→ BRIEF:
Exactly as written, transcribe the data from its opening line through the line containing "months, making it". Leave every picture out.

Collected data

══════════

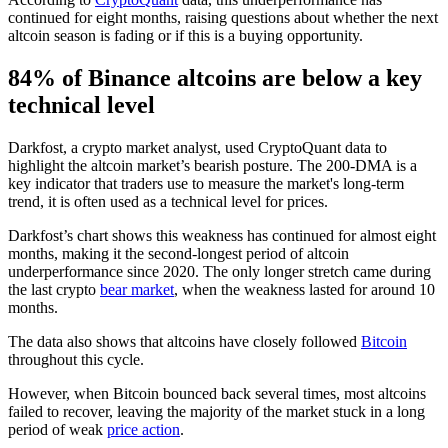
continued for eight months, raising questions about whether the next
altcoin season is fading or if this is a buying opportunity.
84% of Binance altcoins are below a key
technical level
Darkfost, a crypto market analyst, used CryptoQuant data to
highlight the altcoin market’s bearish posture. The 200-DMA is a
key indicator that traders use to measure the market's long-term
trend, it is often used as a technical level for prices.
Darkfost’s chart shows this weakness has continued for almost eight
months, making it the second-longest period of altcoin
underperformance since 2020. The only longer stretch came during
the last crypto
bear market
, when the weakness lasted for around 10
months.
The data also shows that altcoins have closely followed
Bitcoin
throughout this cycle.
However, when Bitcoin bounced back several times, most altcoins
failed to recover, leaving the majority of the market stuck in a long
period of weak
price action
.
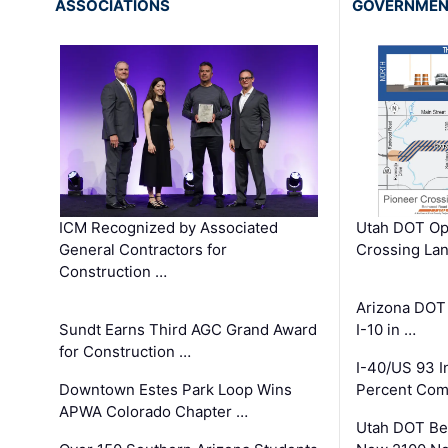
ASSOCIATIONS
GOVERNME
ICM Recognized by Associated
Utah DOT Op
General Contractors for
Crossing Lan
Construction …
Arizona DOT
Sundt Earns Third AGC Grand Award
I-10 in …
for Construction …
I-40/US 93 
Downtown Estes Park Loop Wins
Percent Com
APWA Colorado Chapter …
Utah DOT Be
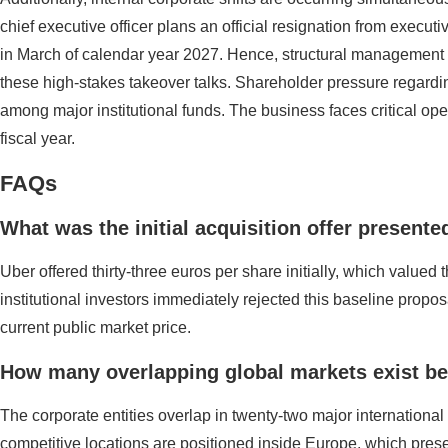
chief executive officer plans an official resignation from executiv
in March of calendar year 2027. Hence, structural management c
these high-stakes takeover talks. Shareholder pressure regardi
among major institutional funds. The business faces critical ope
fiscal year.
FAQs
What was the initial acquisition offer present
Uber offered thirty-three euros per share initially, which valued 
institutional investors immediately rejected this baseline propos
current public market price.
How many overlapping global markets exist be
The corporate entities overlap in twenty-two major international
competitive locations are positioned inside Europe, which presen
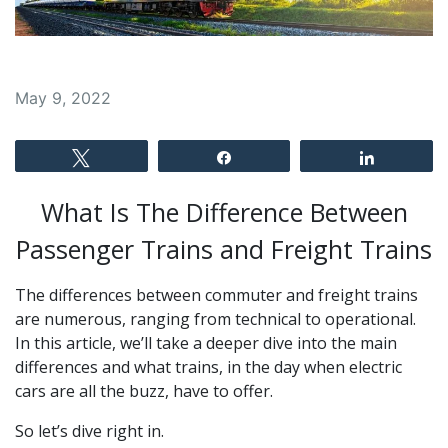
May 9, 2022
Tweet
Share
Share
What Is The Difference Between
Passenger Trains and Freight Trains
The differences between commuter and freight trains
are numerous, ranging from technical to operational.
In this article, we’ll take a deeper dive into the main
differences and what trains, in the day when electric
cars are all the buzz, have to offer.
So let’s dive right in.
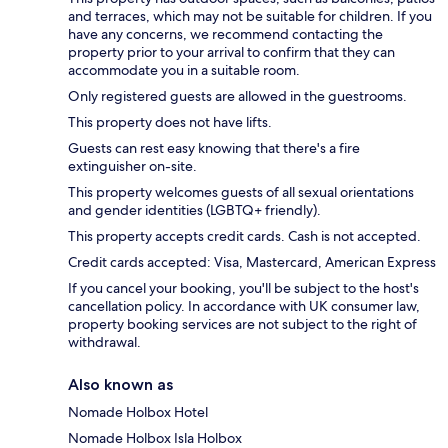
and terraces, which may not be suitable for children. If you
have any concerns, we recommend contacting the
property prior to your arrival to confirm that they can
accommodate you in a suitable room.
Only registered guests are allowed in the guestrooms.
This property does not have lifts.
Guests can rest easy knowing that there's a fire
extinguisher on-site.
This property welcomes guests of all sexual orientations
and gender identities (LGBTQ+ friendly).
This property accepts credit cards. Cash is not accepted.
Credit cards accepted: Visa, Mastercard, American Express
If you cancel your booking, you'll be subject to the host's
cancellation policy. In accordance with UK consumer law,
property booking services are not subject to the right of
withdrawal.
Also known as
Nomade Holbox Hotel
Nomade Holbox Isla Holbox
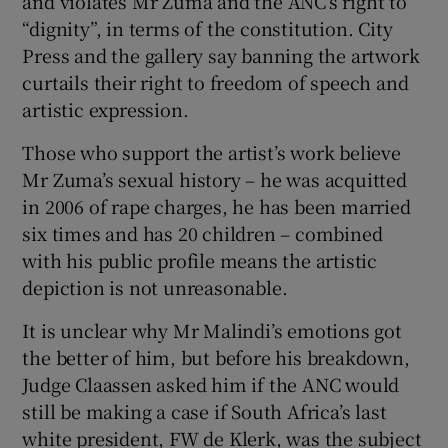
and violates Mr Zuma and the ANC’s right to
“dignity”, in terms of the constitution. City
Press and the gallery say banning the artwork
curtails their right to freedom of speech and
artistic expression.
Those who support the artist’s work believe
Mr Zuma’s sexual history – he was acquitted
in 2006 of rape charges, he has been married
six times and has 20 children – combined
with his public profile means the artistic
depiction is not unreasonable.
It is unclear why Mr Malindi’s emotions got
the better of him, but before his breakdown,
Judge Claassen asked him if the ANC would
still be making a case if South Africa’s last
white president, FW de Klerk, was the subject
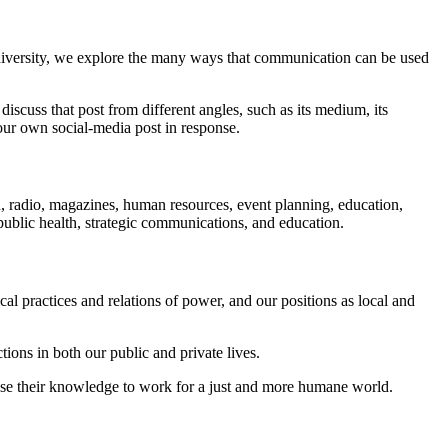
niversity, we explore the many ways that communication can be used
iscuss that post from different angles, such as its medium, its
our own social-media post in response.
on, radio, magazines, human resources, event planning, education,
public health, strategic communications, and education.
al practices and relations of power, and our positions as local and
ctions in both our public and private lives.
 use their knowledge to work for a just and more humane world.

══════════

→ COMPLETED TASK:
continued for eight months, raising questions about whether the next
altcoin season is fading or if this is a buying opportunity.
84% of Binance altcoins are below a key
technical level
Darkfost, a crypto market analyst, used CryptoQuant data to
highlight the altcoin market’s bearish posture. The 200-DMA is a
key indicator that traders use to measure the market's long-term
trend, it is often used as a technical level for prices.
Darkfost’s chart shows this weakness has continued for almost eight
months, making it the second-longest period of altcoin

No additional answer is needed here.